UCD COSMOgenic isotope Facility (UCIF)

Research facility specializing in the extraction of cosmogenic nuclides for geologic applications.

UCIF is a new cosmogenic isotope facility within the UCD School of Earth Science. The facility allows in-house preparation of rock samples through to generation of targets for accelerator mass spectrometry measurement, with applications in constraining earth surface processes. 

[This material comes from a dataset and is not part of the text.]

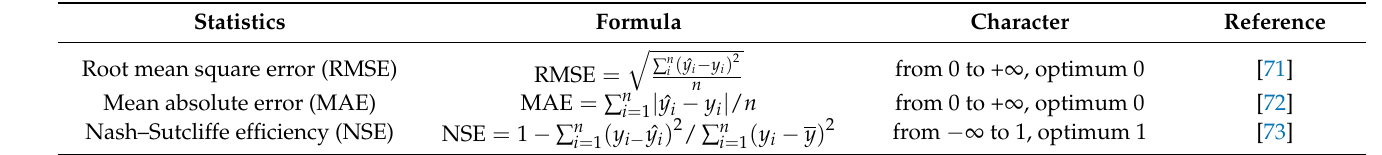
Table 5. Statistics computed to compare the results of the different VIs used for the N parameter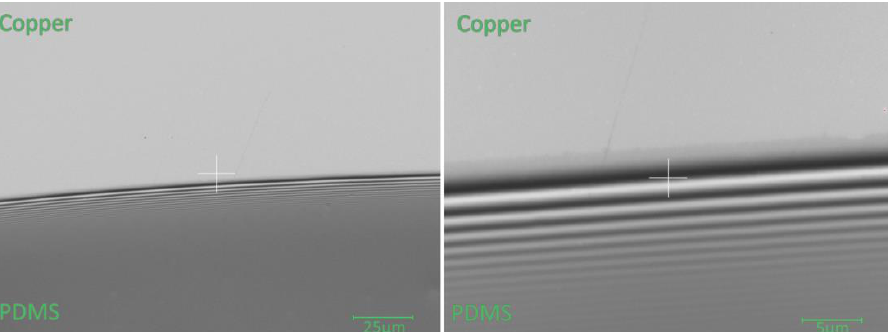
Figure 5. Edge of the PDMS droplet on siliconized Cu exhibits a homogeneous and sharp edge ( left ). At higher magnification ( right ), a thin film can be seen emerging from the edge. This film is assumed to have negligible influence on the macroscopic view of interface diffusion.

The UCIF procedure is modified from that of UBuffalo, LDEO, and UVM. Rock samples are first crushed and sieved in the shared departmental crushing room, before they are moved to the UCIF Laboratory, where they undergo magnetic separation, density separation, acid etching and column chemistry procedures. The final prepared AMS target is then sent to an AMS facility for isotopic analysis.

Crushing Room:

The primary mechanical processing of rock samples takes place in the UCD Crushing Room, with the aid of a jaw crusher, disc mill and sieve shaker. In this step the solid rock samples are turned from chunks of rock up to tens of centimetres in length into sand which is then sieved to isolate the fraction with a grain size between 250 and 850 µm.

The Jaw Crusher

The Disc Mill

UCIF Laboratory:

On entering the lab, the 250-850 µm sample fraction goes through magnetic separation, whereby magnetic material is removed from the sample by passing a strong neodymium magnet over a thin layer of the sample. The magnetic fraction is then bagged separately and retained. In special circumstances a Franz magnetic separator is used. 

Magnetic separation in progress

Next the magnetically clean sample undergoes several acid etching steps, first with HCl, and then twice with HF and HNO3. 

Following initial acid cleaning steps, samples undergo a density separation using non-toxic lithium heteropolytungstate (LST) heavy liquid, which can be calibrated to have a density similar to that of quartz through the addition of water. This LST allows the quartz and other minerals with slightly different densities to be floated out from each other and then drained into separate pieces of filter paper. This step is highly effective at removing non-quartz material such as micas and feldspars. 

Three seperate constituent parts of a processed granite sample floating in LST.